■ Exercise brief
Return the full listing unchanged, excluding any images it contains.

■ Data to use

⟨

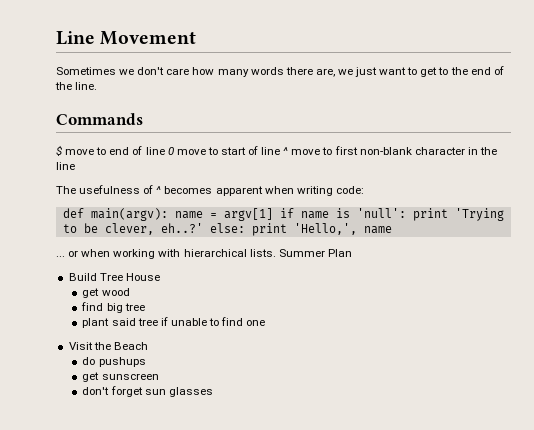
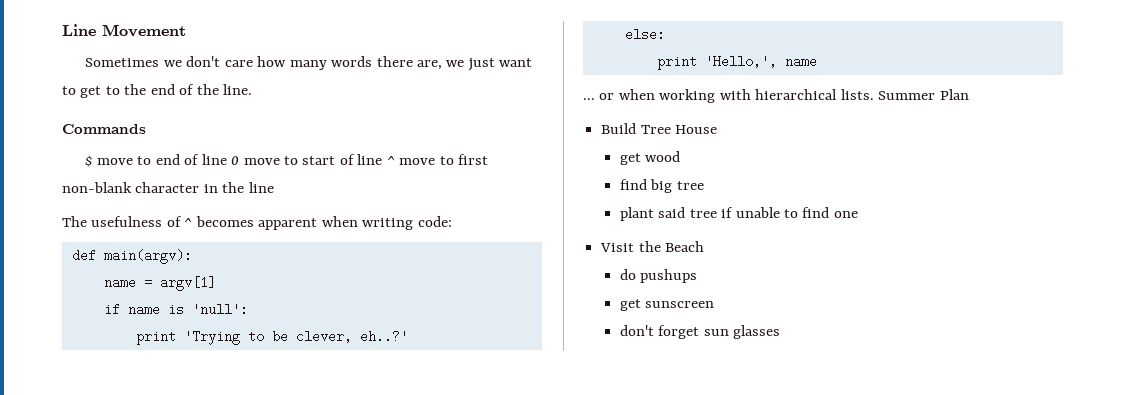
(168, 214) none -> (192, 256) //
(273, 214) none -> (216, 283) //
(406, 213) none -> (248, 309) //
(203, 228) none -> (408, 336) //
(245, 228) none -> (665, 34) //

⟩

■ Reply to the task
(168, 214) none -> (192, 256) //
(273, 214) none -> (216, 283) //
(406, 213) none -> (248, 309) //
(203, 228) none -> (408, 336) //
(245, 228) none -> (665, 34) //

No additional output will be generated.